To make the code useable for others outside of a research group, a good README should be included in the repository, which is a clear and comprehensive explanation of the concept behind the code, the choices made in developing it and a clear description of how to use and modify it. This is also where any permissions or restrictions on usage should be communicated, and any citation or author contact information. Data accompanying the code can also be pushed to the remote repository to ensure that when someone clones it, they receive everything they need to use the code.
One great thing about Git is that almost all operations are local – if you are unable to connect to the internet you can still work with version control in Git, including making commits, and then push the changes up to the remote repository later. This is one of many reasons why Git is the most popular VCS. The name refers to the tool used to manage changes to code, whereas Github is an online hosting service for Git repositories. With Git, versions are saved as snapshots of the repository at the time of a commit. In contrast, many other VCSs log changes to files.
There are many other nuances and features that are very useful for collaborative research coding, but these basic concepts are sufficient for getting up and running. It is also worth mentioning BitBucket too – many research groups use this platform instead of GitHub because repositories can be kept private without subscribing to a payment plan, whereas Github repositories are public unless paid for.
To publish code, a version of the entire repository should be made immutable and separate from the active repository, so that readers and reviewers can always see the precise code that was used to support a particular paper. This is achieved by minting a doi (digital object identifier) for a repository that exists in GitHub. This requires exporting to a service such as Zenodo.

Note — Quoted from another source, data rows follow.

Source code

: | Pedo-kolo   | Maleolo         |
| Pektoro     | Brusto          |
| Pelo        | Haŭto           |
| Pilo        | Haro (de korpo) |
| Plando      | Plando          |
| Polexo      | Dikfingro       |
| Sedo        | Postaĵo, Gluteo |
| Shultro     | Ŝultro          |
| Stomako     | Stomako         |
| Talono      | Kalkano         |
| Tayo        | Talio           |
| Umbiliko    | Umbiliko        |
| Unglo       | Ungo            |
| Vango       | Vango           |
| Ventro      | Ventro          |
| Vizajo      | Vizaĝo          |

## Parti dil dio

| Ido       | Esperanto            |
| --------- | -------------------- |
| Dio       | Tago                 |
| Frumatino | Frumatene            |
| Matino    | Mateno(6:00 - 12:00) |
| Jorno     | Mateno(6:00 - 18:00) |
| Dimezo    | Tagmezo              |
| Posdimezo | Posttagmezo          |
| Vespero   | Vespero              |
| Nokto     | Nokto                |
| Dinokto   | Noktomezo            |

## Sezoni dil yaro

Zenodo will make a copy of the repository and mint a doi for it. This doi can then be provided to a journal and will always link to that snapshot of the repository. This means the users can continue to push changes and branch the original repository, safe in the knowledge the published version is safe and available. This is a great way to make research code transparent and permanent, and it means other users can access and use it, and the authors can forget about managing files for old papers on their machines and hard drives and providing their code and data over email ‘by request’. It also means the authors are not responsible for maintaining a repository indefinitely post-publication, as all the relevant code is safely stored at the doi, even if the repository is closed down.